Most families hear "D1 football" and picture the College Football Playoff — 100,000-seat stadiums, ESPN College GameDay, coaches making $10 million per year. That picture describes roughly 30 programs. The other 230+ D1 football programs operate in a different reality — and the most important distinction most families miss is that "D1 football" actually means two entirely different things: FBS and FCS. Those four letters determine scholarship structure, recruiting approach, gameday experience, and the realistic path for your athlete. Treating all D1 football as one category is the single most common mistake in football recruiting.
This matters because families who chase "D1" without understanding FBS vs. FCS — and the massive range within each — waste years pursuing programs that were never realistic while ignoring programs where the fit is genuine. There are 260+ D1 football programs in this country. Understanding the landscape is how you find the right 20 to target.
Division I football is split into two subdivisions that function as separate tiers with different rules, different scholarship structures, and different recruiting worlds.
FBS (Football Bowl Subdivision): 134 programs. These are the schools you see on national television — the SEC, Big Ten, Big 12, ACC, plus the Group of Five conferences (AAC, Sun Belt, Conference USA, Mountain West, MAC) and independents. FBS programs offer 85 head-count scholarships, meaning each scholarship is a full ride covering tuition, room, board, and fees. The total athletic budget for a Power Four football program can exceed $50 million. FBS programs recruit nationally, attend major combines and camps, and have recruiting staffs of 10+ full-time assistants plus dozens of analysts and support staff.
FCS (Football Championship Subdivision): 130+ programs. These include the Ivy League, Patriot League, Pioneer League, CAA, Big Sky, Missouri Valley, SWAC, MEAC, and others. FCS programs offer 63 equivalency scholarships, meaning that pool of money is divided across the roster — most FCS athletes receive partial scholarships. FCS programs recruit primarily regionally, have smaller coaching staffs, and operate with a fraction of FBS budgets. But FCS football is competitive, physical, and produces NFL players every year.

# GIVEN DATA
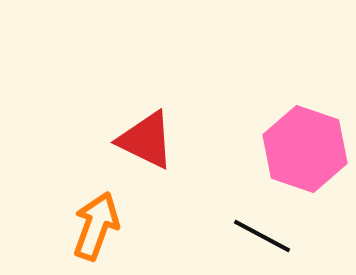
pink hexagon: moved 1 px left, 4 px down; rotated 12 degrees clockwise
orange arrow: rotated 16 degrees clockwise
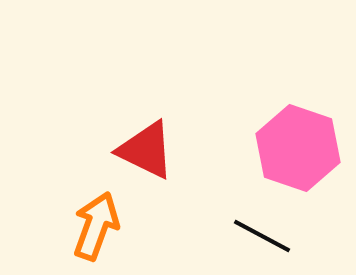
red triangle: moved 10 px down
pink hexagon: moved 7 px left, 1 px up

# WHAT IS BEING ASKED
Replace "national television" with "network TV" in the D1 football article from "Division I football" to "and support staff.", and give that stretch back in full. The listing after the D1 football article is separate material and has nothing to do with it.

# OUTPUT OF THE TASK
Division I football is split into two subdivisions that function as separate tiers with different rules, different scholarship structures, and different recruiting worlds.
FBS (Football Bowl Subdivision): 134 programs. These are the schools you see on network TV — the SEC, Big Ten, Big 12, ACC, plus the Group of Five conferences (AAC, Sun Belt, Conference USA, Mountain West, MAC) and independents. FBS programs offer 85 head-count scholarships, meaning each scholarship is a full ride covering tuition, room, board, and fees. The total athletic budget for a Power Four football program can exceed $50 million. FBS programs recruit nationally, attend major combines and camps, and have recruiting staffs of 10+ full-time assistants plus dozens of analysts and support staff.